“I had a pretty regular upbringing and joined the U.S. Army right out of high school,” White, a 31-year-old Seattle native, told reporters before speaking at a Leadership Kingsport Medal of Honor Luncheon on Monday. “ … Right about the time I accepted my first job offer (after college), I got the call that I would be awarded the Medal of Honor and it’s been a series of changes. … I work on veteran education and employment and post-traumatic stress (disorder) and reducing the stigma and encourage our service members to seek treatment.”
White was a radio telephone operator with Company C, 2nd Battalion, 503rd Infantry, in the 173rd Airborne Brigade.
According to the citation for the award, on Nov. 9, 2007, White and his comrades were returning to an outpost in Afghanistan through a narrow path surrounded by mountainous terrain. They were ambushed from elevated positions. White returned fire and was briefly knocked unconscious when a rocket-propelled grenade impacted near him. When he regained consciousness, another round impacted near him and embedded small pieces of shrapnel in his face. He then exposed himself to enemy fire to reach a nearby wounded soldier and provide medical aid. He moved to another soldier and provided aid until the soldier succumbed to his wounds. He took off his belt to use as a tourniquet to save another soldier’s life.
White again exposed himself to enemy fire to secure a radio from a deceased comrade. He then provided information to allow a precision airstrike to stifle the enemy’s attack and permit medical evacuation aircraft to rescue him and his fellow soldiers.
He received the medal in 2014.
White also addressed these questions:
How did you feel when you were told you would be awarded the Medal of Honor?
“It was quite the shock … when I got the call from the president of the United States, I like to joke with people that I blacked out. Really I kind of did. … For me, it was him talking at me and me saying, ‘Yes, Mr. President.’”
Were you scared when the attack happened?
“There’s very impressive people, Navy Seals, Green Berets … you have a candid conversation with them about fear. I always get asked that … of course I was. If anything that day, fear and training were the two things that got me out of there. Fear keeps you sharp. It keeps you alert.”

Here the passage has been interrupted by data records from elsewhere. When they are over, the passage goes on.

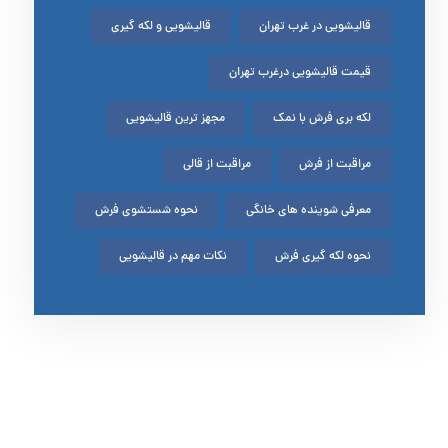
قالیشویی در غرب تهران
قالیشویی و لکه گیری
قیمت قالیشویی درغرب تهران
لکه بری فرش با نمک
مجهز ترین قالیشویی
مراقبت از فرش
مراقبت از قالی
معرفی شوینده های خانگی
نحوه شستشوی فرش
نحوه لکه گیری فرش
نکات مهم در قالیشویی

Retired Col. Brian Lindamood, director of Business Development and Strategy at BAE Systems, said the Medal of Honor is not about the ribbon or shiny metal.
“I can tell you it’s not about the notoriety,” Lindamood noted. “It’s not about the long stories written in history books and made into movies. It’s about the people.”
Presenting sponsor of the event was Raymond James. Title sponsor was BAE Systems. Associate sponsor was the Tri-Cities Military Affairs Council. Luncheon sponsor was Food City.